= Beginning of Section =

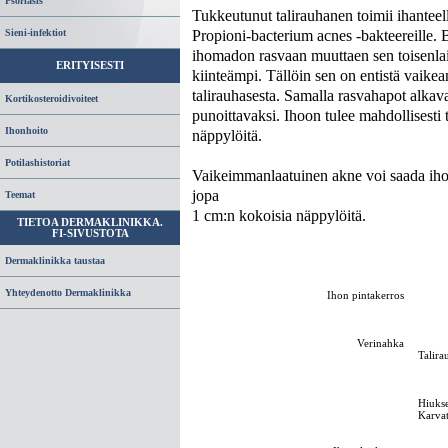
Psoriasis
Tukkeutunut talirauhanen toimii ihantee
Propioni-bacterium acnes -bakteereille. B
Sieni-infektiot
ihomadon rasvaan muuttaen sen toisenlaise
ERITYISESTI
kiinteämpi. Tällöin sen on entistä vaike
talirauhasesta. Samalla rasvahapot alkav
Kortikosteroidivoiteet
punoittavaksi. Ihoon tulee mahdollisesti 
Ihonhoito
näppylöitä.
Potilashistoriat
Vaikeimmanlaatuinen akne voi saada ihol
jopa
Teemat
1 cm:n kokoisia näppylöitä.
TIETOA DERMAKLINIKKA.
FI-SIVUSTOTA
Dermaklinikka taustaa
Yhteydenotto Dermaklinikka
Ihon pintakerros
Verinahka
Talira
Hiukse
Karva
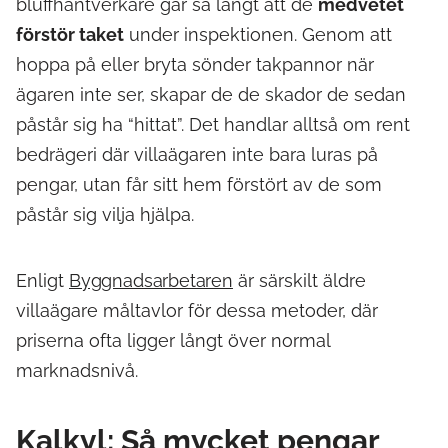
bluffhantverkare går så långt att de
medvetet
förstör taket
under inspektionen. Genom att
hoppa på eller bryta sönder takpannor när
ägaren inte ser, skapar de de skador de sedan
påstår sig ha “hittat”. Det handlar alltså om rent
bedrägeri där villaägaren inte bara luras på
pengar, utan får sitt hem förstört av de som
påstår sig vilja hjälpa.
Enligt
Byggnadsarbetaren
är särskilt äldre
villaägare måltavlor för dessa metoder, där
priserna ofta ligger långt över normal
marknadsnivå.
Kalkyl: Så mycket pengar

= End of Section =
= Beginning of Section =

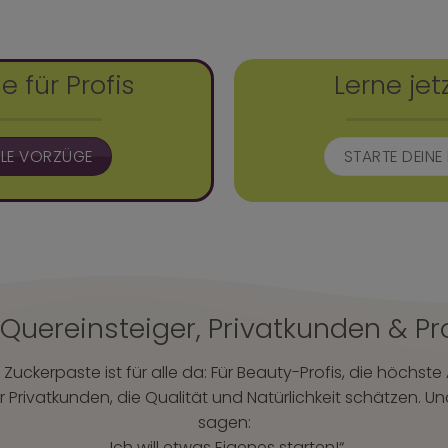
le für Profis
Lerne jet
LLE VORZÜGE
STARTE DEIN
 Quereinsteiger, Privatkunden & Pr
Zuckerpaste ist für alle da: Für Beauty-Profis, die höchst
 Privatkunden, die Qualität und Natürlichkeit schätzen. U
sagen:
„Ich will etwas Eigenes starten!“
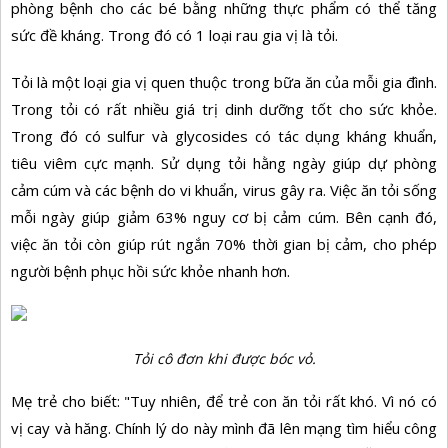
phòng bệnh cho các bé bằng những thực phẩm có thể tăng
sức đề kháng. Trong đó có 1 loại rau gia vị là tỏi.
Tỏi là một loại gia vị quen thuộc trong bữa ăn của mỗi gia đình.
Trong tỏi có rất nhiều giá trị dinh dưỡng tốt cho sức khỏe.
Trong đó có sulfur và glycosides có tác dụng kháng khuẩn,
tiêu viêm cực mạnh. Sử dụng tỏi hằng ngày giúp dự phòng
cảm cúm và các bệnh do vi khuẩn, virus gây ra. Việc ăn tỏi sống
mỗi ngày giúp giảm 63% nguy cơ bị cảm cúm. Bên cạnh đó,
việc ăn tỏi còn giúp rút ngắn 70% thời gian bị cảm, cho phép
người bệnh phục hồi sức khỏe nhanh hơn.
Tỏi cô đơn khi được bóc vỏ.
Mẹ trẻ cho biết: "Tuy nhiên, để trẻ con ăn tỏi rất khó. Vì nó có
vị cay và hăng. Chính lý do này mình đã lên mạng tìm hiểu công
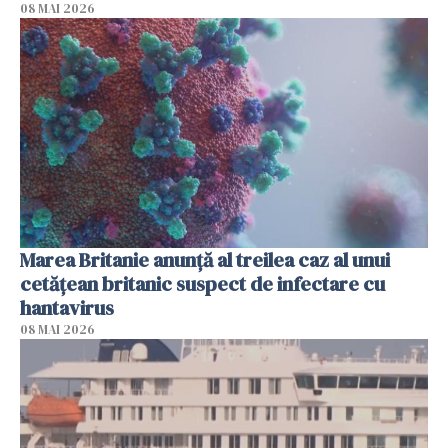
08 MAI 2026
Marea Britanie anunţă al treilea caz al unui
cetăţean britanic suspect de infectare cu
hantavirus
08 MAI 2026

= End of Section =

> _PROMPT_
Give the lines above again exactly, from the one containing "STARTE DEIN" to the one containing "khó. Vì nó có", both included, but leave out the pictures.

> _ANSWER SECTION_
STARTE DEIN
 Quereinsteiger, Privatkunden & Pr
Zuckerpaste ist für alle da: Für Beauty-Profis, die höchst
 Privatkunden, die Qualität und Natürlichkeit schätzen. U
sagen:
„Ich will etwas Eigenes starten!“
phòng bệnh cho các bé bằng những thực phẩm có thể tăng
sức đề kháng. Trong đó có 1 loại rau gia vị là tỏi.
Tỏi là một loại gia vị quen thuộc trong bữa ăn của mỗi gia đình.
Trong tỏi có rất nhiều giá trị dinh dưỡng tốt cho sức khỏe.
Trong đó có sulfur và glycosides có tác dụng kháng khuẩn,
tiêu viêm cực mạnh. Sử dụng tỏi hằng ngày giúp dự phòng
cảm cúm và các bệnh do vi khuẩn, virus gây ra. Việc ăn tỏi sống
mỗi ngày giúp giảm 63% nguy cơ bị cảm cúm. Bên cạnh đó,
việc ăn tỏi còn giúp rút ngắn 70% thời gian bị cảm, cho phép
người bệnh phục hồi sức khỏe nhanh hơn.
Tỏi cô đơn khi được bóc vỏ.
Mẹ trẻ cho biết: "Tuy nhiên, để trẻ con ăn tỏi rất khó. Vì nó có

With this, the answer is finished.